今回、BotswanaのKedikilwe大臣が旭日大綬章の受勲を受けられ、Botswana大使館主催のレセプションがありました。こじんまりとした、しかしうれしい会でした。

大臣ご滞在中に、ご同行の何人かの局長クラスの方達と1時間ほどの会談の機会を持つことが出来ました。去年の私の提案が議会を通過したので、その報告と今後の相談も、というお話です。できることは、政府レベル以外にも、色々な角度で協力することは大事です。そのような世界になってきているのです。

日本もアフリカ支援を積極的に始めています。特に2,3年前から始まったODAを担当するJICAと、科学技術政策を担当するJSTの協力 (資料)などはなかなかいい政策です。

多層的な人材の交流 はグローバル世界ではとても大事な外交手段の基本です。

 

講演やプレゼンする、打ち合せ会、研究会、講演会など続く

このところ、いろいろな会や委員会などで講演、プレゼン、などが続いています。

文部科学省、中央教育審議会で「グローバル人材」について、これも教育の実践で活躍している船橋 力さんと私がプレゼン。資料などは役所のサイトに出ますのでそのときにリンクします。この後、参加の方々と文部科学省の何人かと近所の安いところで夕食、ここで盛り上がりました。
別の日、「MOT」を推進する会 が発足記念とも言うべきなのでしょうか、元文部大臣の有馬朗人先生が会長をされ、今回、学術振興会の理事長に就任した元慶応義塾塾長の安西祐一郎さんが司会のパネルで、まず基調講演。これも「グローバル人材育成」です。続いて昭和女子大学長の坂東真理子さん、知る人ぞ知る渋谷教育学園長 の田村哲夫さんでした。

その後のパネルは政策通の林 芳正藤末健三両議員も参加して、だいぶ議論が盛り上がりました。しかし、日本はなかなか変われないですね、口では色々言っていますが、、。そこが、私の言っているところなのですが、、。それぞれが言っていること、提案していることを、難しいでしょうかど、どう実践するか、これが大事なのです。

ある夜は、南アフリカ大使館で、Groebler大使と日本の科学技術関係の方々(JST、CSTPなど国連大学や主要大学関係者)が集まって、南アフリカで100年ちょっと前に創設されたUniversity of Free States の研究科長Prof Stroebelをお迎えしたレセプションで、ご挨拶する機会をいただきました。ありがたいことです。前大使のNgubaneさんとは両国の子供の「スピーチコンテスト」 なども開催し、数年前にCape Town へも行きました。

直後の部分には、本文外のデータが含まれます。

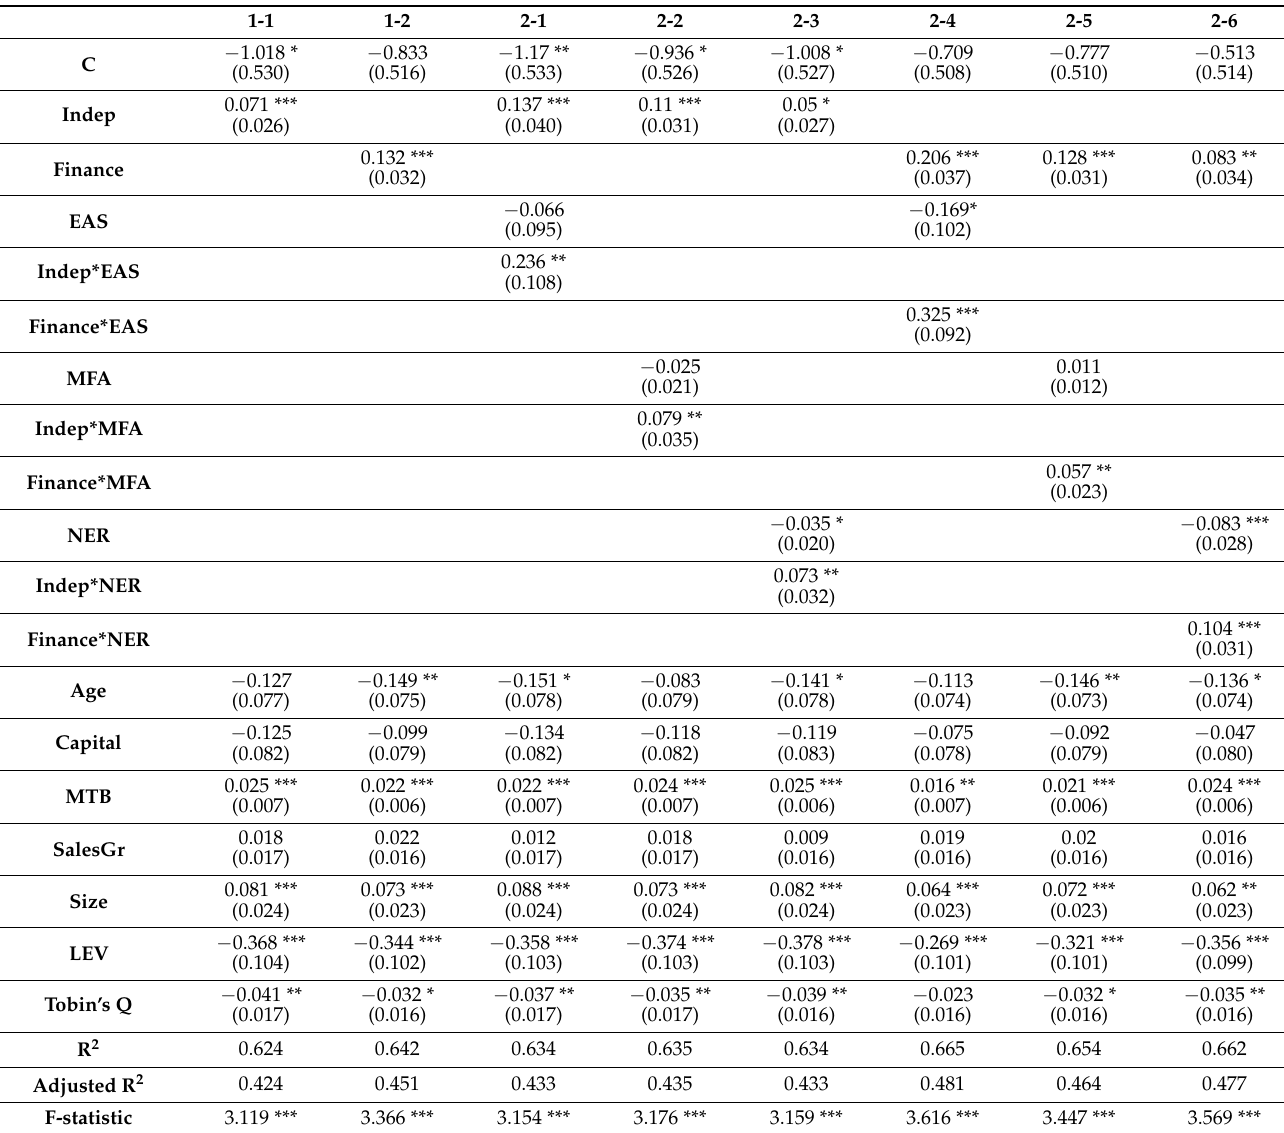
Table 5. Regression results for the high-level political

来月、正式に大学院大学になる予定の沖縄科学技術大学院大学の学長になるJonathan Dorfanさん(資料1)も参加。この大学院は、2人の南アフリカ出身の科学者 Syndey Brennerさん(現理事長)とJonathan Dorfan学長におおいにお世話になっていることを、挨拶の最後にご紹介しました。

ある夜は、早稲田のスパコンのラボでも笠原博徳さんのプレゼンがあり、その会にも参加しました.。 私は日本のスパコンなどをめぐる問題、特に企業組織の課題についてコメントしました。院生のプレゼンにも問題あり、とも指摘して、学生さんたちを元気にする試みもしました。研究の成果はなかなか面白いものですが、時にプレゼンがいまいち、なのですね。学生たちもっと自信を持ってプレゼンするようにしてください。この辺は、日本の教育の共通する問題だろうと思います。多くの大学の環境では、学生がのびのびしていないように思います。

私もサポートしている「Learning for All」。これは米国発の素晴らしいプログラム「Teach for America」への段階のステップで、ここへ向けて大変苦労してがんばっているのです。1年半ほど立ちましたが、松田悠介くんをはじめとてもがんばっています。素晴らしい若者たちのグループに成長しています。が、日本の社会の景気などもあり、苦労しています。これは、将来の日本へ向かってとても意義のある、「1石3,4鳥」以上の効果のある素敵なプログラムです。企業、社会、大学などがもっと理解を示して欲しいものです、政府も言うまでもないことですが。

このような会でも感じることですが、「3.11」は、世界に向かって明確に日本の「強さと弱さ」(資料)をまる見えにしてしまいました。

皆さんそれぞれが、自分の言っている意見をどう実現へ行動するのか、はじめは小さい行動でいいのです。これが問われていると、つくづく感じます。